▶ What you will do: All lines from the entries below that contain the string "Hirt" should be copied out.

Data to examine START

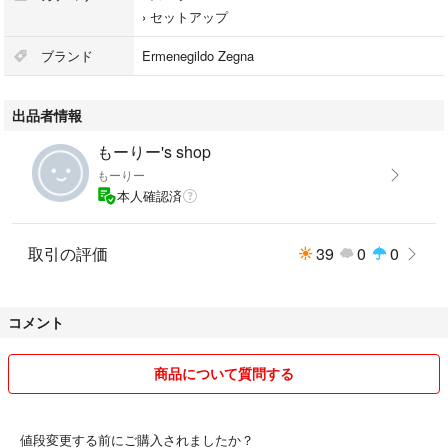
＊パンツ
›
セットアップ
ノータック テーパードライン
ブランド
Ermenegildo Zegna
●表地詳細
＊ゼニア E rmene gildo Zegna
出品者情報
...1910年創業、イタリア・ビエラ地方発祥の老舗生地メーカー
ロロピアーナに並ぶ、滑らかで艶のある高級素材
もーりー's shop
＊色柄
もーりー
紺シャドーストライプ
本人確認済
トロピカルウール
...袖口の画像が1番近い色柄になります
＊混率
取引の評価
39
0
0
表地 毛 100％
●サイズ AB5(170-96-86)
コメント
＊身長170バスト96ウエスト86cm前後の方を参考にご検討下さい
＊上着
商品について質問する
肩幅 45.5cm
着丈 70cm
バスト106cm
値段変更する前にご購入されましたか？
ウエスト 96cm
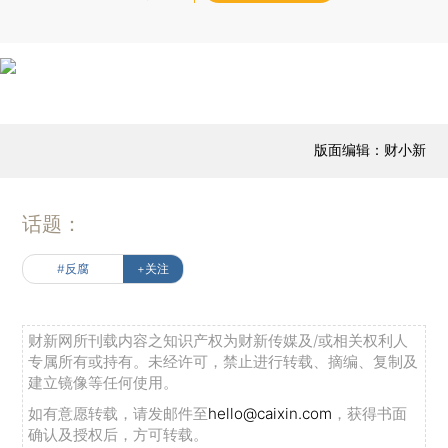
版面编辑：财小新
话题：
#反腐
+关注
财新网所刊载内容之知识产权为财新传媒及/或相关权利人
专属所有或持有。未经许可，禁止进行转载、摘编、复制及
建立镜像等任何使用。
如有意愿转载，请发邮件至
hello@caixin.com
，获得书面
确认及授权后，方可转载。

Data to examine END
Data to examine START

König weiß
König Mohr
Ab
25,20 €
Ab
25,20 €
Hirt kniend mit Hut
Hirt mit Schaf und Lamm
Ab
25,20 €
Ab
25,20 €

Data to examine END

▶ Response to the exercise:
Hirt kniend mit Hut
Hirt mit Schaf und Lamm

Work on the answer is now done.